Across the listing, count the lines that include the string "firearms". Give nothing besides the number.

Materials provided:
━━━━
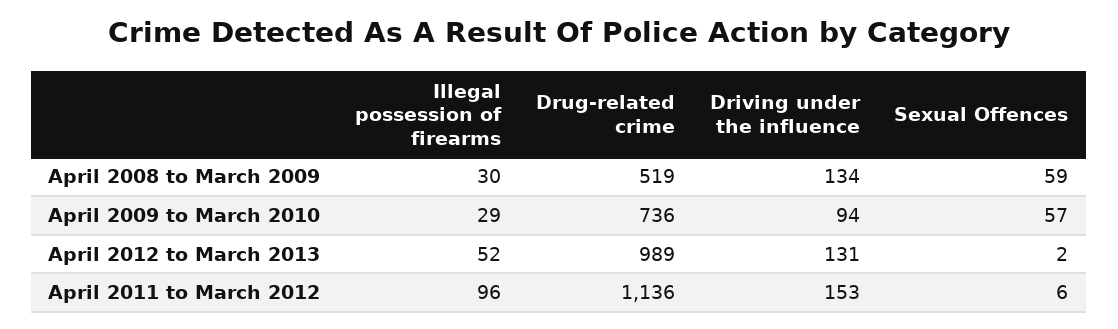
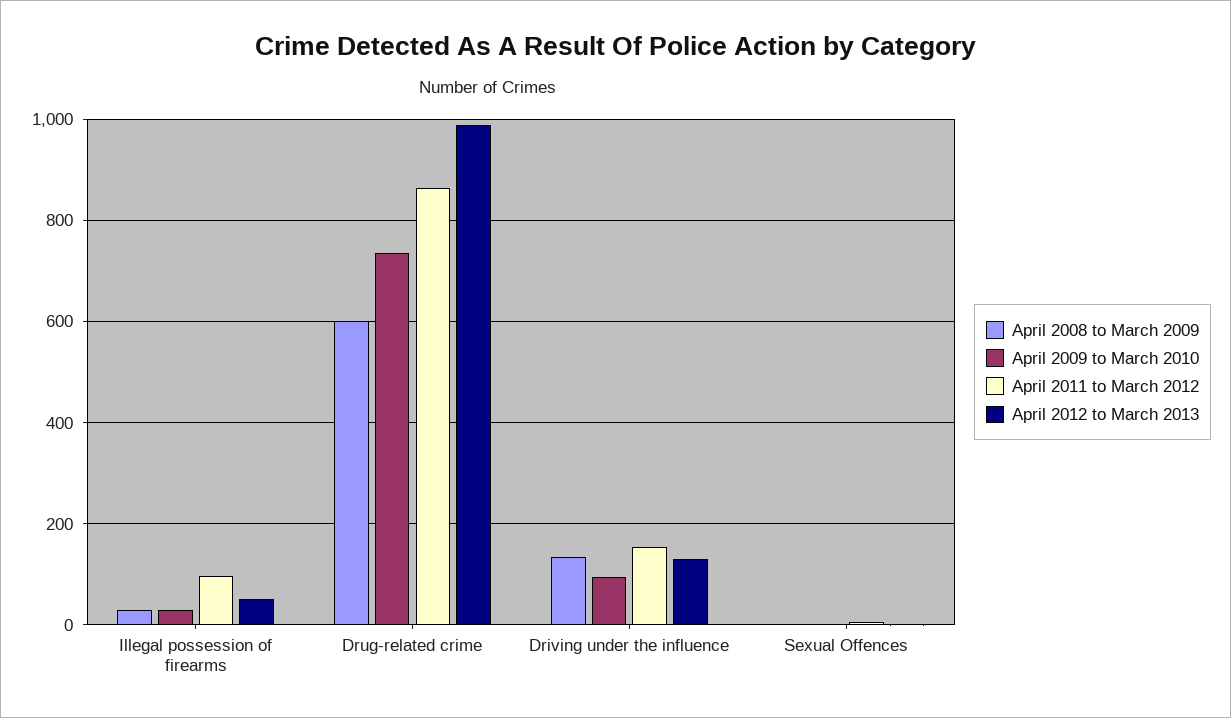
  {
    "April 2008 to March 2009": {
      "Illegal possession of firearms": 30,
-     "Drug-related crime": 519,
+     "Drug-related crime": 600,
      "Driving under the influence": 134,
-     "Sexual Offences": 59
+     "Sexual Offences": 0
    },
    "April 2009 to March 2010": {
      "Illegal possession of firearms": 29,
      "Drug-related crime": 736,
      "Driving under the influence": 94,
-     "Sexual Offences": 57
+     "Sexual Offences": 0
    },
    "April 2012 to March 2013": {
      "Illegal possession of firearms": 52,
      "Drug-related crime": 989,
      "Driving under the influence": 131,
      "Sexual Offences": 2
    },
    "April 2011 to March 2012": {
      "Illegal possession of firearms": 96,
-     "Drug-related crime": 1136,
+     "Drug-related crime": 860,
      "Driving under the influence": 153,
      "Sexual Offences": 6
    }
  }

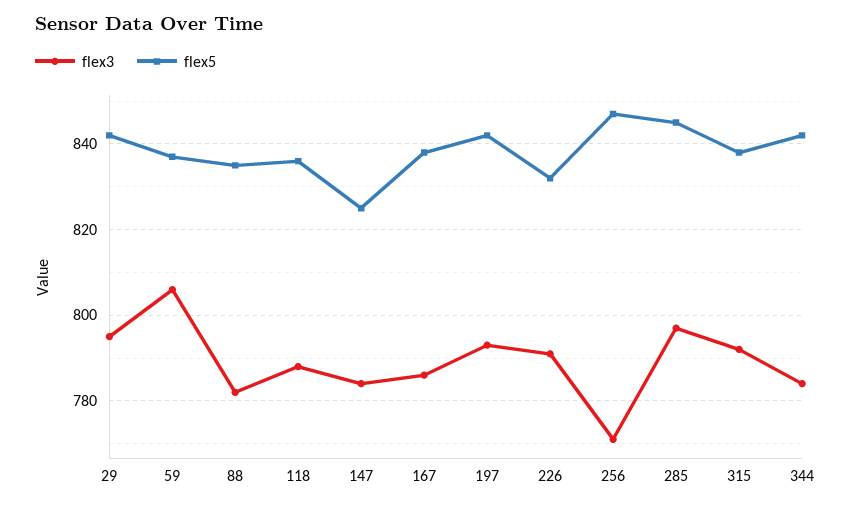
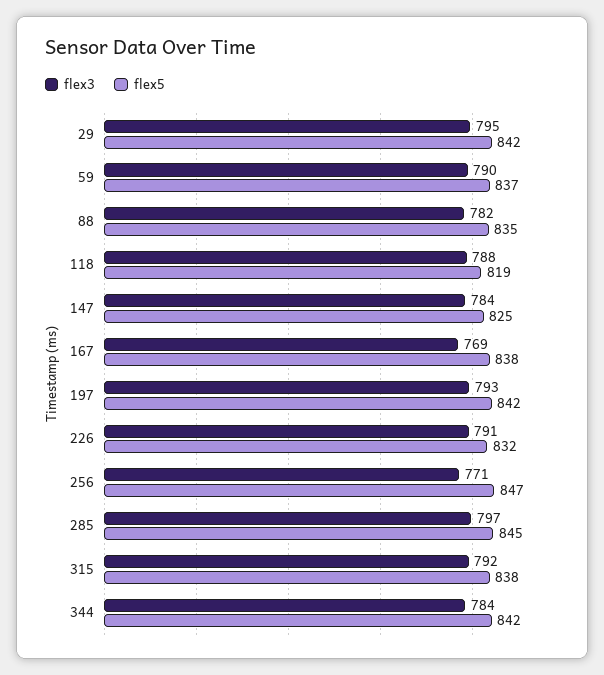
  {
    "flex3": {
      "29": 795,
-     "59": 805,
+     "59": 790,
      "88": 782,
      "118": 788,
      "147": 784,
-     "167": 785,
+     "167": 769,
      "197": 793,
      "226": 791,
      "256": 771,
      "285": 797,
      "315": 792,
      "344": 784
    },
    "flex5": {
      "29": 842,
      "59": 837,
      "88": 835,
-     "118": 835,
+     "118": 819,
      "147": 825,
      "167": 838,
      "197": 842,
      "226": 832,
      "256": 847,
      "285": 845,
      "315": 838,
      "344": 842
    }
  }

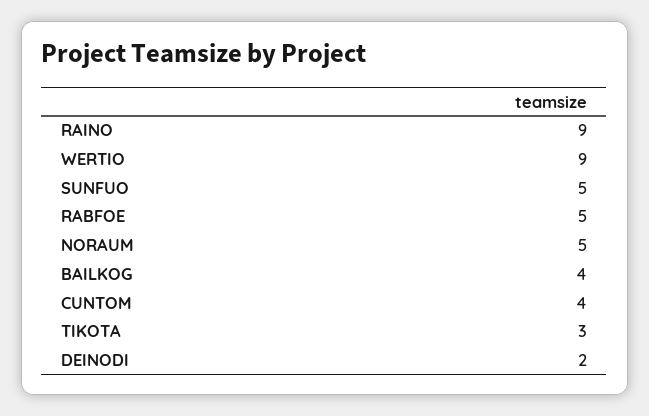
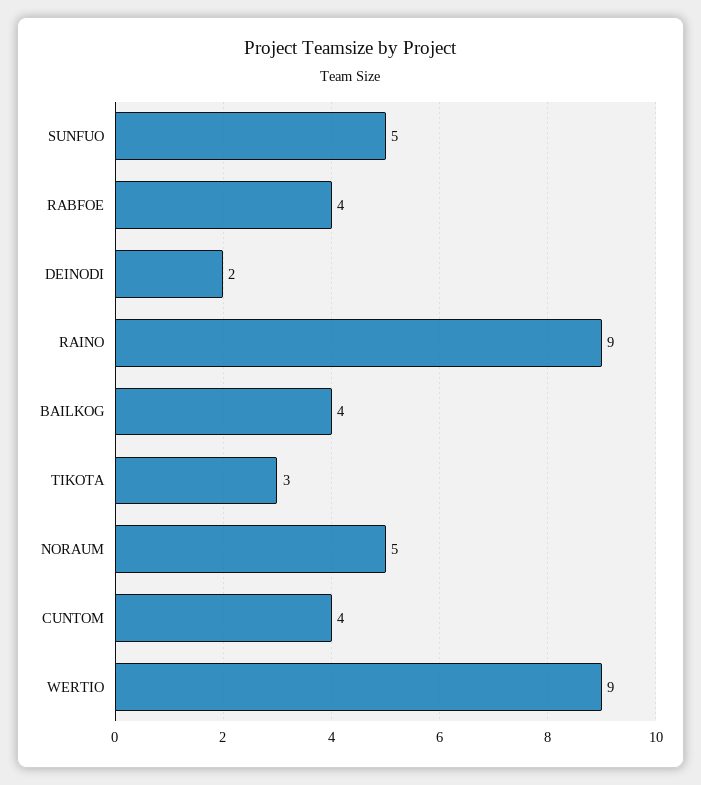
  {
    "RAINO": 9,
    "WERTIO": 9,
    "SUNFUO": 5,
-   "RABFOE": 5,
+   "RABFOE": 4,
    "NORAUM": 5,
    "BAILKOG": 4,
    "CUNTOM": 4,
    "TIKOTA": 3,
    "DEINODI": 2
  }

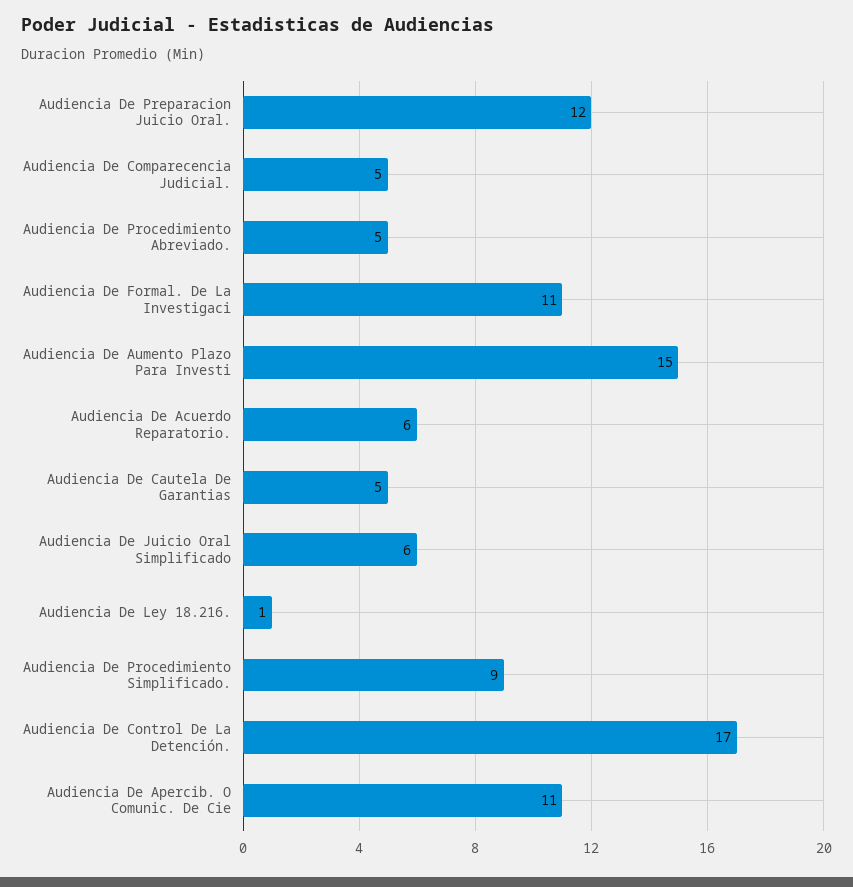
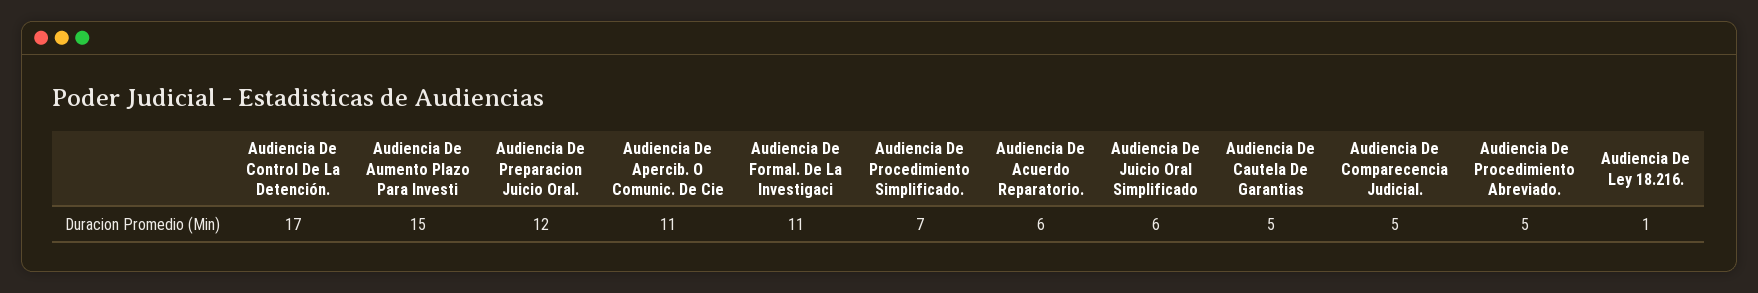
  {
    "Audiencia De Preparacion Juicio Oral.": 12,
    "Audiencia De Comparecencia Judicial.": 5,
    "Audiencia De Procedimiento Abreviado.": 5,
    "Audiencia De Formal. De La Investigaci": 11,
    "Audiencia De Aumento Plazo Para Investi": 15,
    "Audiencia De Acuerdo Reparatorio.": 6,
    "Audiencia De Cautela De Garantias": 5,
    "Audiencia De Juicio Oral Simplificado": 6,
    "Audiencia De Ley 18.216.": 1,
-   "Audiencia De Procedimiento Simplificado.": 9,
+   "Audiencia De Procedimiento Simplificado.": 7,
    "Audiencia De Control De La Detención.": 17,
    "Audiencia De Apercib. O Comunic. De Cie": 11
  }

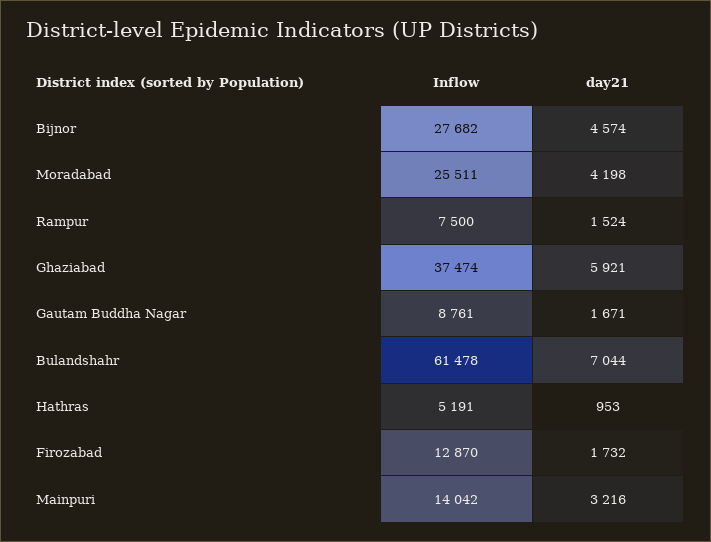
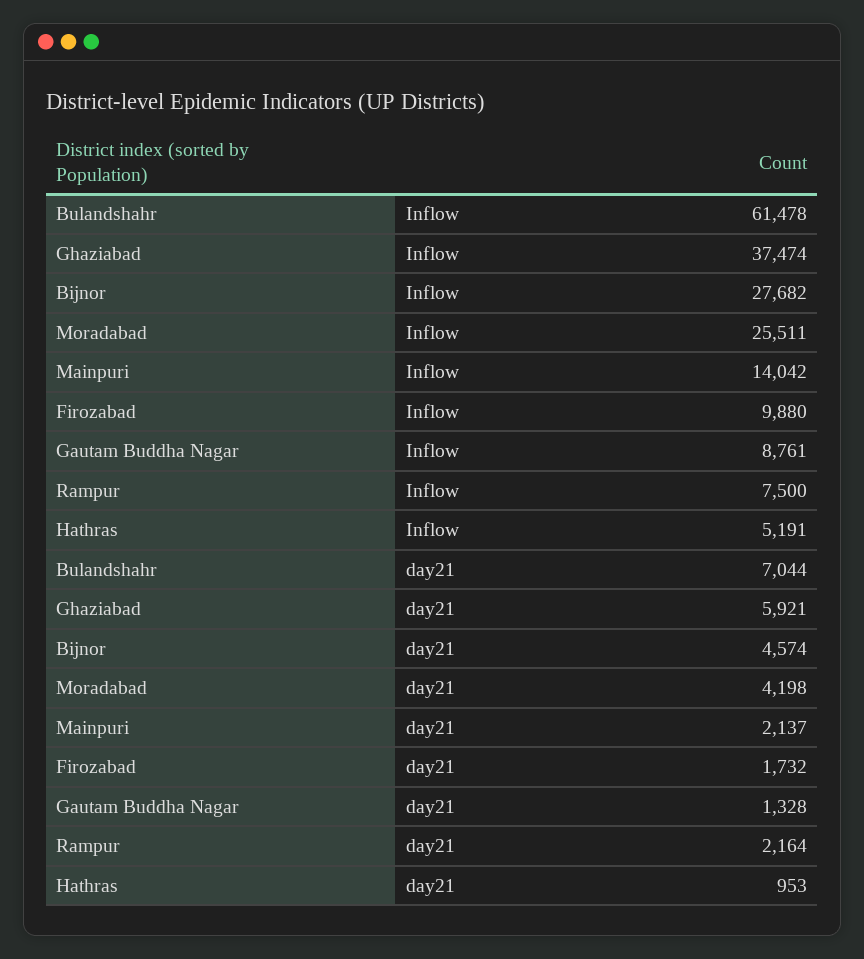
  {
    "Inflow": {
      "Bijnor": 27682,
      "Moradabad": 25511,
      "Rampur": 7500,
      "Ghaziabad": 37474,
      "Gautam Buddha Nagar": 8761,
      "Bulandshahr": 61478,
      "Hathras": 5191,
-     "Firozabad": 12870,
+     "Firozabad": 9880,
      "Mainpuri": 14042
    },
    "day21": {
      "Bijnor": 4574,
      "Moradabad": 4198,
-     "Rampur": 1524,
+     "Rampur": 2164,
      "Ghaziabad": 5921,
-     "Gautam Buddha Nagar": 1671,
+     "Gautam Buddha Nagar": 1328,
      "Bulandshahr": 7044,
      "Hathras": 953,
      "Firozabad": 1732,
-     "Mainpuri": 3216
+     "Mainpuri": 2137
    }
  }

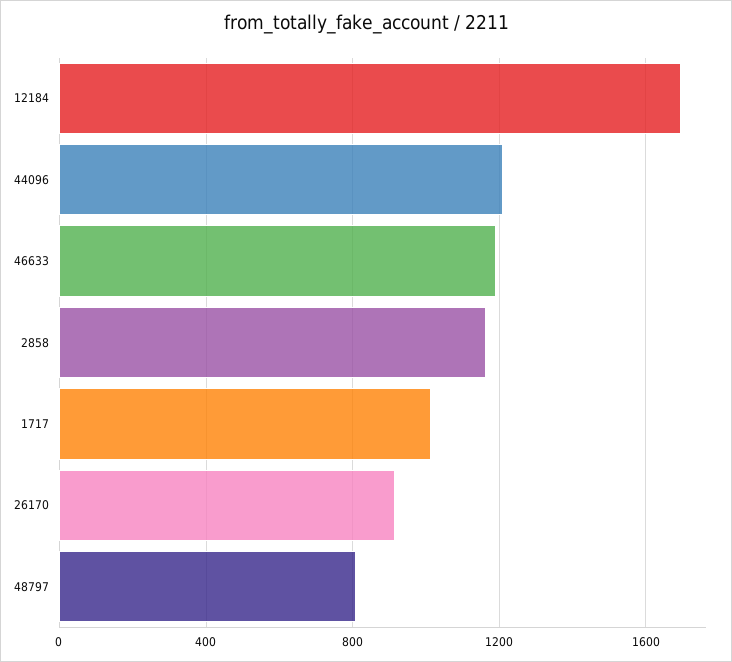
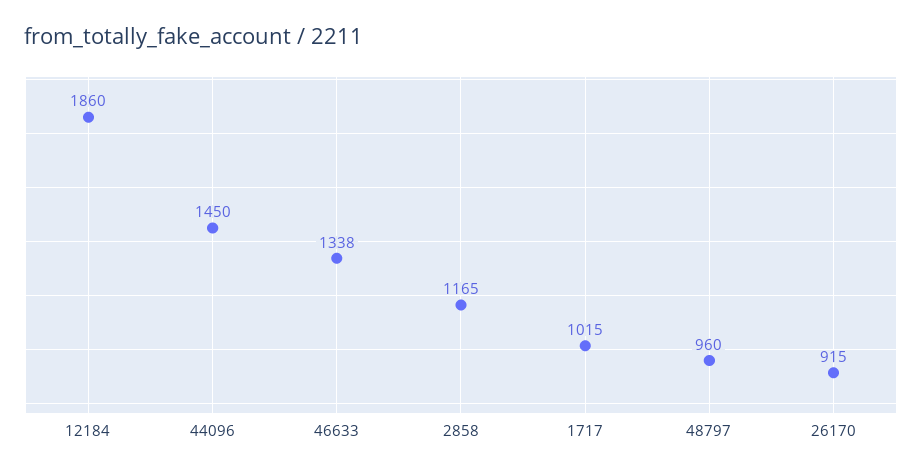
  {
-   "12184": 1700,
+   "12184": 1860,
-   "44096": 1200,
+   "44096": 1450,
-   "46633": 1200,
+   "46633": 1338,
    "2858": 1165,
    "1717": 1015,
    "26170": 915,
-   "48797": 800
+   "48797": 960
  }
━━━━
Exercise answer: 4